Ce qui veut dire que les conseils en strat’ interne et externe ont plutôt vocation à travailler ensemble qu’à se faire concurrence ?
On reproche souvent aux cabinets de conseil en stratégie de s’en tenir aux recommandations et de ne pas se préoccuper de la mise en œuvre. Travailler avec les cabinets de conseil internes offre la garantie supplémentaire que les conseils seront suivis d’effets et aide à faire en sorte qu’ils soient calibrés au mieux pour une culture d’entreprise donnée. Sinon, un cabinet de conseil en stratégie externe peut rapidement être hors-sol. Enfin, sur des sujets à caractère confidentiel, une entreprise préférera son cabinet de conseil interne.
Vous présidez le plus ancien de ces cabinets de conseil internes, SG Consulting, que vous venez de renommer SG Consulting et Transformation. Pourquoi ce changement ?
Parce qu’il correspond à l’extension de notre périmètre d’activité.

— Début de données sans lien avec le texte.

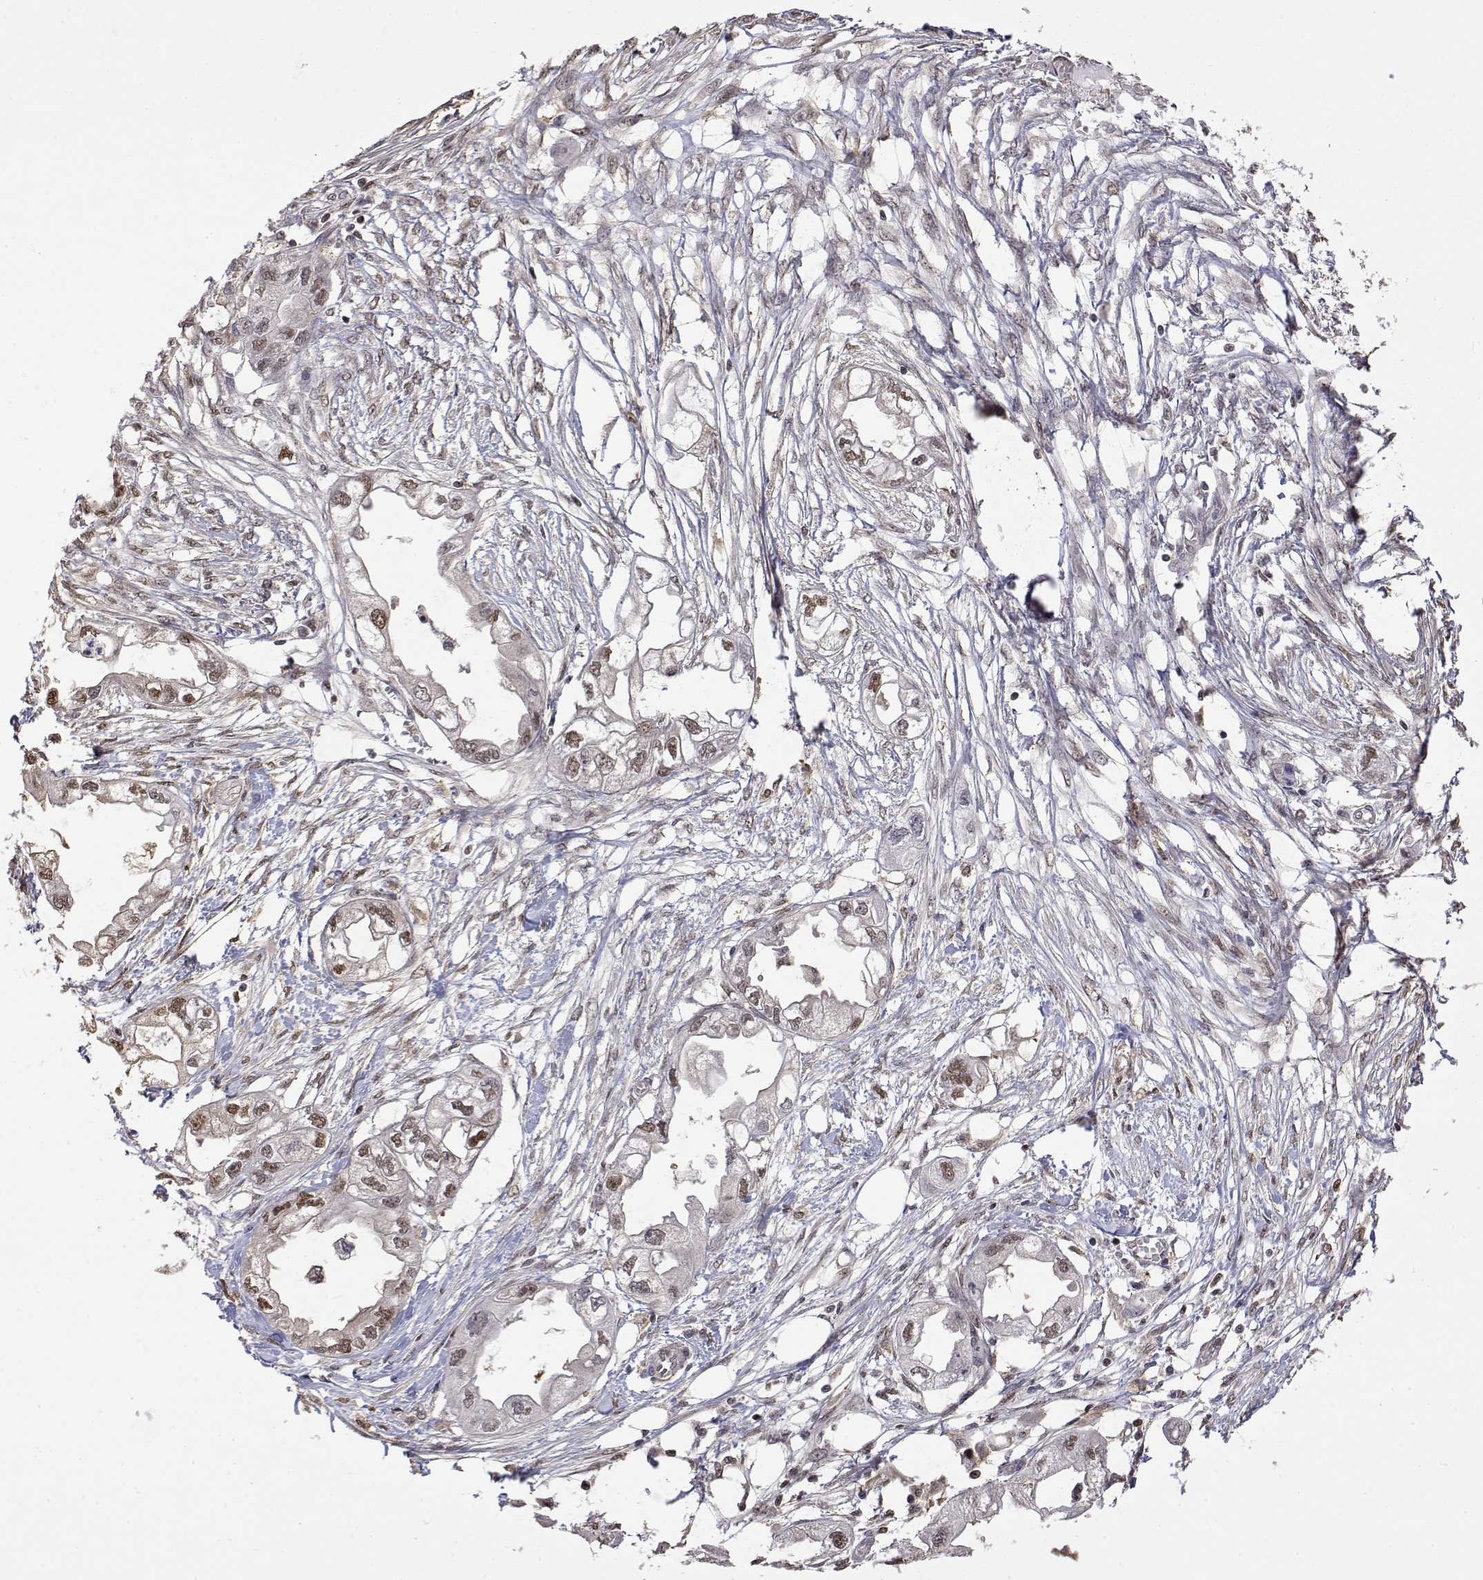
{"staining": {"intensity": "weak", "quantity": "25%-75%", "location": "nuclear"}, "tissue": "endometrial cancer", "cell_type": "Tumor cells", "image_type": "cancer", "snomed": [{"axis": "morphology", "description": "Adenocarcinoma, NOS"}, {"axis": "morphology", "description": "Adenocarcinoma, metastatic, NOS"}, {"axis": "topography", "description": "Adipose tissue"}, {"axis": "topography", "description": "Endometrium"}], "caption": "Protein expression analysis of adenocarcinoma (endometrial) shows weak nuclear staining in about 25%-75% of tumor cells.", "gene": "TPI1", "patient": {"sex": "female", "age": 67}}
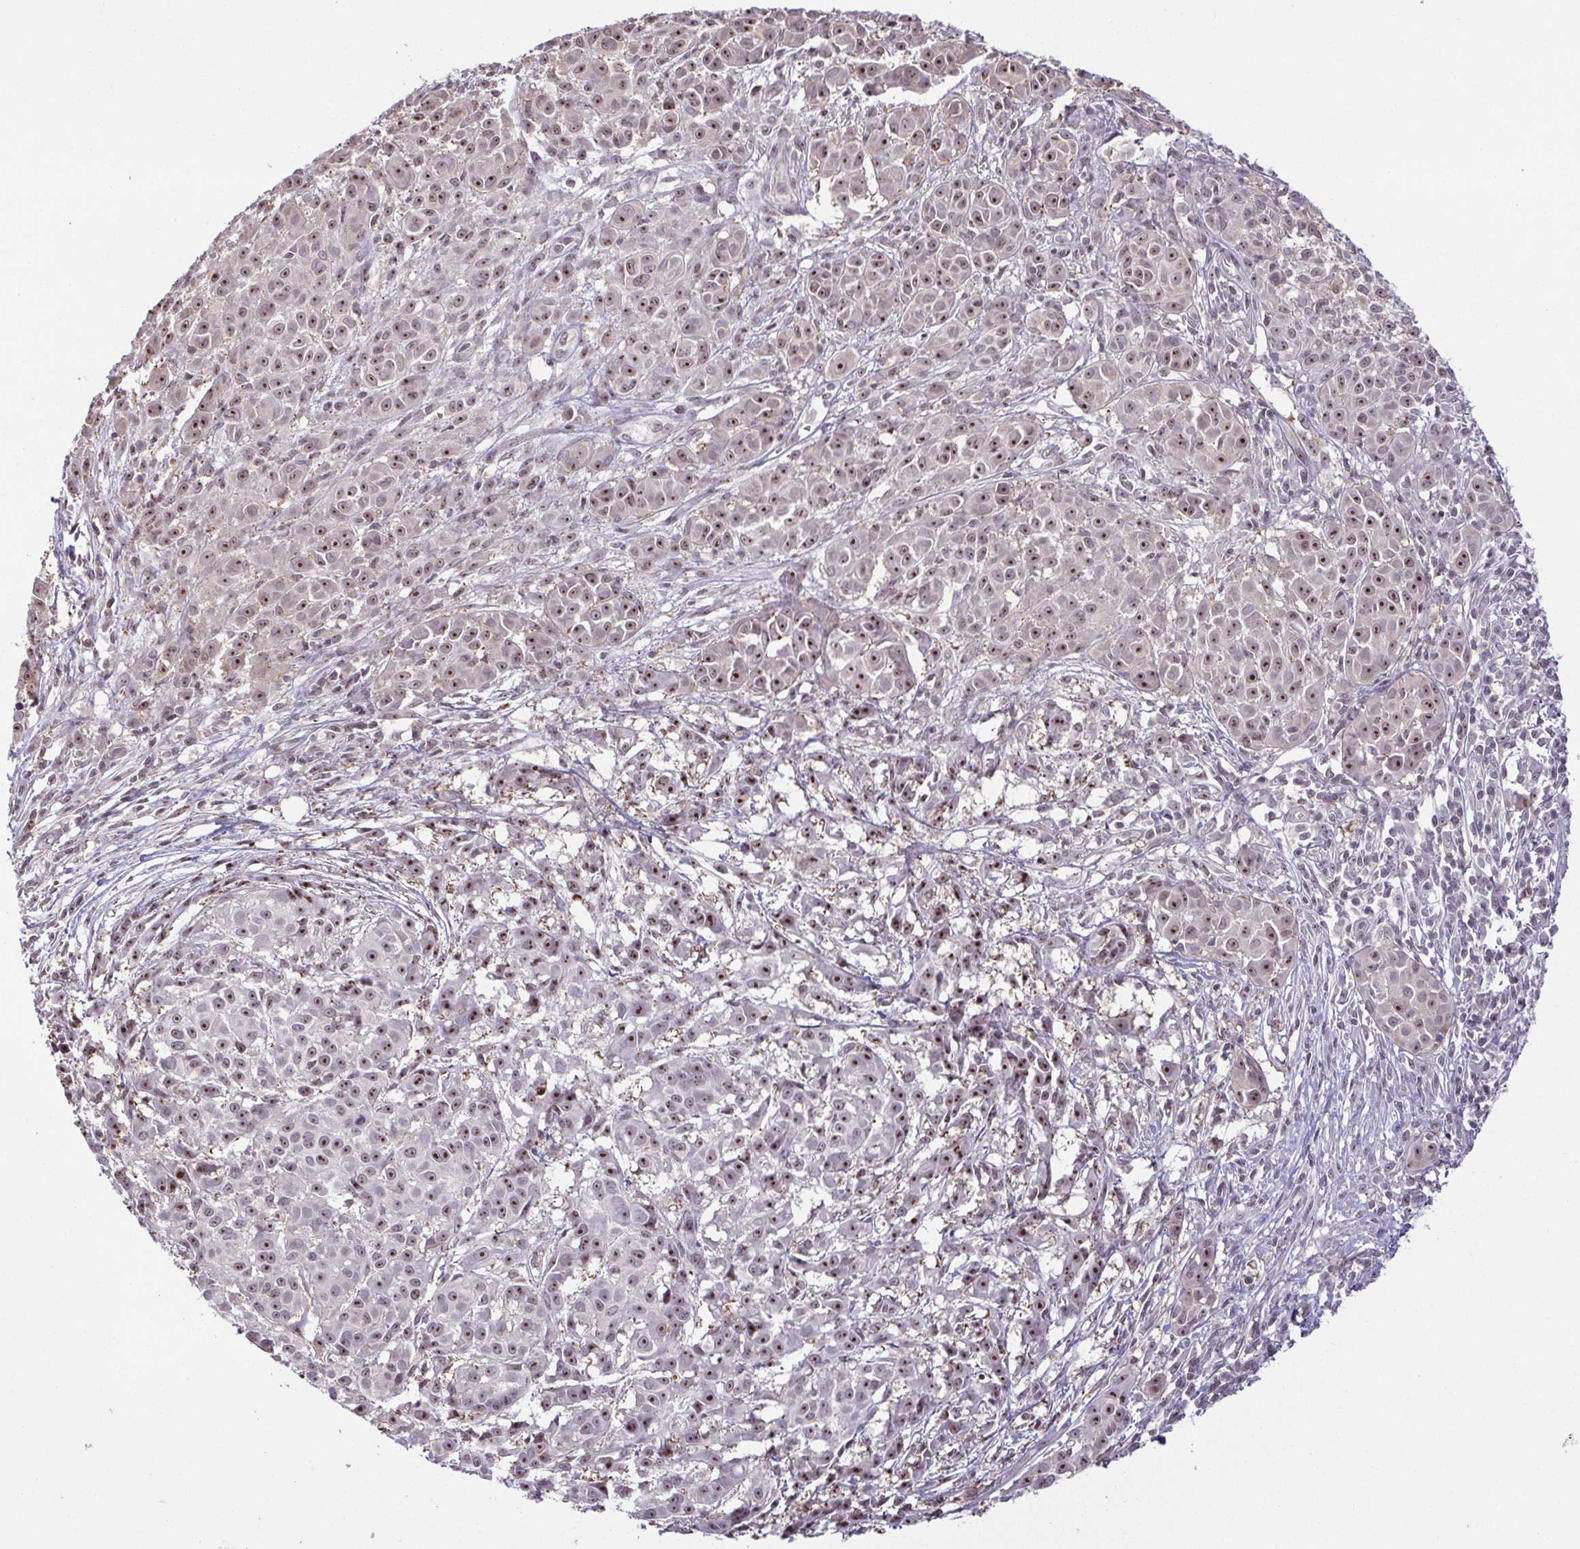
{"staining": {"intensity": "moderate", "quantity": "25%-75%", "location": "nuclear"}, "tissue": "melanoma", "cell_type": "Tumor cells", "image_type": "cancer", "snomed": [{"axis": "morphology", "description": "Malignant melanoma, NOS"}, {"axis": "topography", "description": "Skin"}], "caption": "Melanoma tissue displays moderate nuclear expression in approximately 25%-75% of tumor cells (DAB (3,3'-diaminobenzidine) = brown stain, brightfield microscopy at high magnification).", "gene": "RSL24D1", "patient": {"sex": "male", "age": 48}}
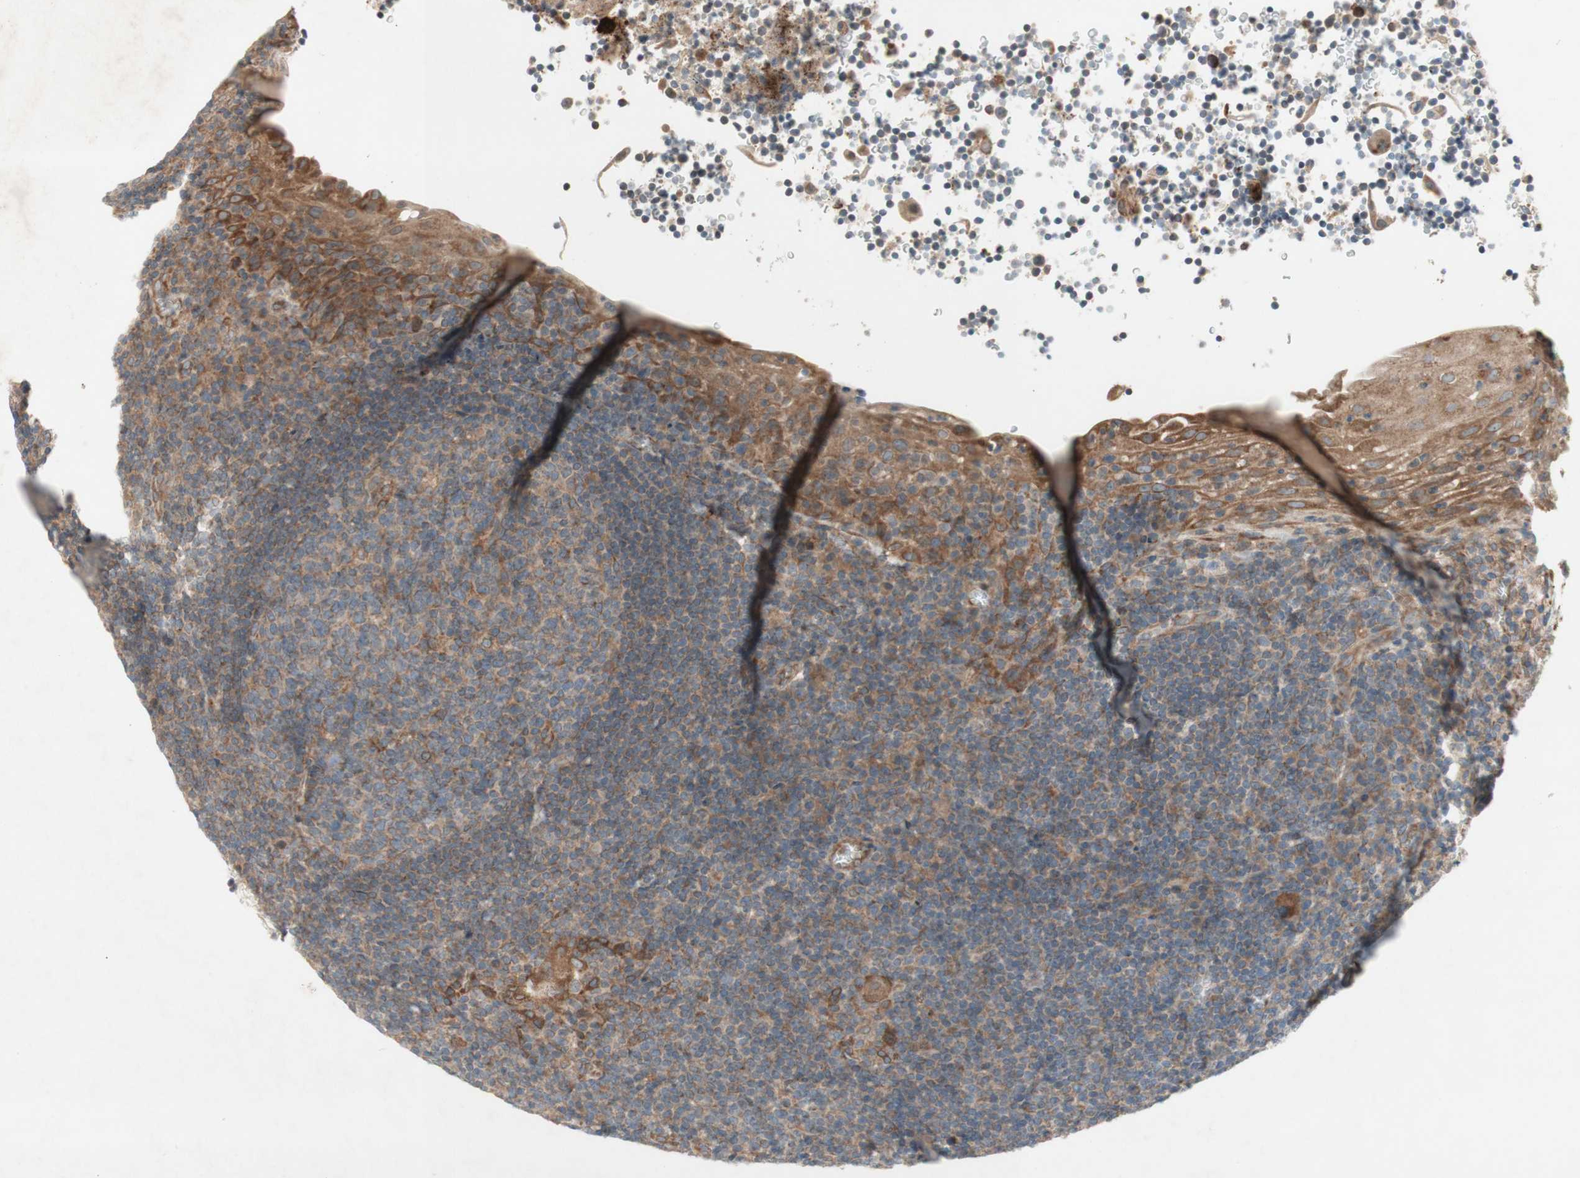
{"staining": {"intensity": "weak", "quantity": ">75%", "location": "cytoplasmic/membranous"}, "tissue": "tonsil", "cell_type": "Germinal center cells", "image_type": "normal", "snomed": [{"axis": "morphology", "description": "Normal tissue, NOS"}, {"axis": "topography", "description": "Tonsil"}], "caption": "Brown immunohistochemical staining in benign tonsil reveals weak cytoplasmic/membranous expression in approximately >75% of germinal center cells. The staining was performed using DAB (3,3'-diaminobenzidine), with brown indicating positive protein expression. Nuclei are stained blue with hematoxylin.", "gene": "SOCS2", "patient": {"sex": "male", "age": 37}}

Nous étions 110 l’année dernière, nous sommes 160 cette année et nous souhaitons atteindre les 250 fin 2022 – dont 100 personnes qui sont consacrées à des missions de conseil, 100 à la gestion de projet et une cinquantaine au management de transition. Nous avons élargi nos activités du conseil en management, à la gestion de projet et au management de transition pour couvrir l'ensemble de la chaîne de transformation du groupe.
Où SG Consulting et Transformation se situe-t-il dans l’organigramme Sogé ?
Nous dépendons de Christophe Leblanc, le directeur des ressources et de la transformation digitale du groupe.
Récemment, la Société Générale mandatait Bain et McKinsey sur une mission de réduction de coûts (relire notre article). Aviez-vous connaissance de ces missions ? Y avez-vous participé ?
Absolument. Nous avons collaboré avec McKinsey à la définition du target operating model de la direction des ressources humaines de la Société Générale. Avec Bain, nous avons travaillé à définir l’ensemble des initiatives qu’il était possible de mettre en œuvre dans la banque d’investissement et dans l’ensemble des directions centrales pour réduire les coûts.
Ces collaborations externe-interne ont-elles vocation à se multiplier ?
Nous intervenons pour partie dans des missions de mise en œuvre de réglementation, ou d’accompagnement de la gestion de l’urgence, par exemple comment s’adapte-t-on à la crise covid, ce qui représente la moitié de nos missions. L’autre moitié a trait à des sujets beaucoup plus stratégiques : par exemple les réflexions autour des nouveaux modèles de services bancaires ou la création de la nouvelle banque fruit de la fusion du Crédit du Nord avec la banque de détail en France de la Société Générale. Notre ambition est de parvenir à capter 25 % des dépenses de conseil de la Société Générale à horizon 2023, contre 12 % à l’heure actuelle.